TEXT EXCERPT
● ● ● ●
That is, a scan-path signal SP402 outputted from the bridge circuit
309 of the RAM group 402 is inputted as a shift input signal br_sin
to the bridge circuit 301 of the RAM group 401. A scan-path signal
SP401 outputted from th bridge circuit 303 of the RAM group 401 is
inputted as a shift input signal br_sin to the bridge circuit 304
of the RAM group 400.
[0260] Consequently, when the shift operation signal br_shift is
"1", the latch data of FFs in the FF series coupling configuration
among the RAM groups can be taken in, one by one, as the serial
input signal sin_enc to the repair analysis circuit 170 from the
scan-path signal SP400 outputted from the bridge circuit 306.
[0261] The repair analysis circuit 170 conducts the same repair
analysis as the repair analysis circuit 150 of Embodiment 1, based
on the valid bit b [*] of the bridge circuits 304-306, inputted as
the scan-path signal SP400. The repair analysis circuit 170
obtains, as the first to the third partial repair analysis
information (for the first group) corresponding to RAMs 104-106,
the failure detection notice signal fail_notice, the repair enable
signal rei, the multi-fail signal multifail, and the counting
flip-flop group zerocnt_ff [k-1:0], respectively.
[0262] As in Embodiment 1, based on the first to the third partial
repair analysis information obtained from the repair analysis
circuit 170, the first to the third partial repair control signal
to be supplied to the circuit repair decoders 134-136 can be
obtained by the BIST control circuit or the circuit tester, which
are not shown. Namely, the repair information rai4 [*] and the
repair enable signal ren4 are obtained as the first partial repair
control signal for the repair decoder 134; the repair information
rai5 [*] and the repair enable signal ren5 are obtained as the
second partial repair control signal for the repair decoder 135;
and the repair information rai6 [*] and the repair enable signal
ren6 are obtained as the third partial repair control signal for
the repair decoder 136.
[0263] Based on the valid bit b [*] of the bridge circuits 301-303
inputted as the scan-path signal SP400, the repair analysis circuit
conducts the same repair analysis as the repair analysis circuit of
Embodiment 2, and obtains one kind of the repair information rai
[k-1:0] and the repair enable signal rei in the RAM group 401, as
repair analysis information (No. 1) for the second group. As a
result, as in Embodiment 2, based on the repair analysis
information (No. 1) for the second group, the repair control signal
for the second group to be supplied to the repair decoder 130 (the
repair information rai123 [*] and the repair enable signal ren123)
● ● ● ●
SUPPLIED INFORMATION
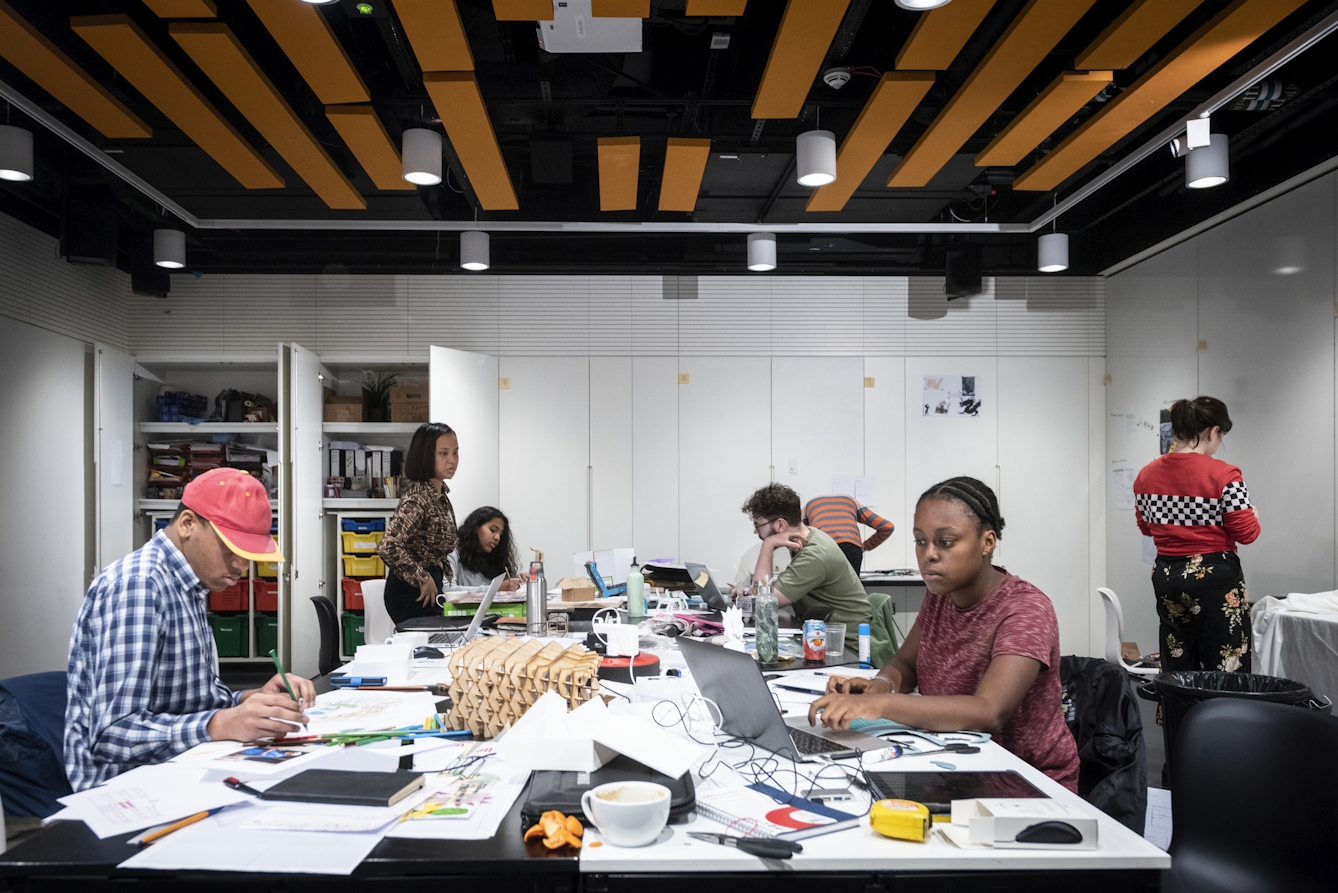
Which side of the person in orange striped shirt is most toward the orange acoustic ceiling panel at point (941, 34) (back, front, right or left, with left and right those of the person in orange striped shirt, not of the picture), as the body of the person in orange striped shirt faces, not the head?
back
● ● ● ●
ABOUT THIS TASK
Write the next part of the passage on RAM repair analysis circuits, beginning right after its final words.

WRITTEN ANSWER
can be obtained by the BIST control circuit or the circuit tester,
which are not shown.
[0264] In addition, based on the valid bit b [*] of the bridge
circuits 307-309 inputted as the scan-path signal SP400, the repair
analysis circuit 170 conducts the same repair analysis as the
repair analysis circuit 160 of Embodiment 2 and obtains one kind of
the repair information rai [k-1:0] and the repair enable signal rei
in the RAM group 402 as repair analysis information (No. 2) for the
second group. As a result, as in Embodiment 2, based on the repair
analysis information (No. 2) for the second group, the repair
control signal to be supplied to the repair decoder 137 (repair
information rai789 [*] and repair enable signal ren789) can be
obtained by the BIST control circuit or the circuit tester, which
are not shown.
[0265] In this way, the repair analysis circuits 170 in the
semiconductor integrated circuit of Embodiment 3 obtains the first
to the third partial repair analysis information for the first
group (the RAM group 400), and the repair analysis information for
the second group (the RAM groups 401 and 402). Finally, the repair
control is performed for each of RAMs 104-106 by the repair
decoders 134-136, and the repair control is performed for one RAM
of RAMs 101-103 by the repair decoder 130, and the repair control
is performed for one RAM of RAMs 107-109 by the repair decoder
137.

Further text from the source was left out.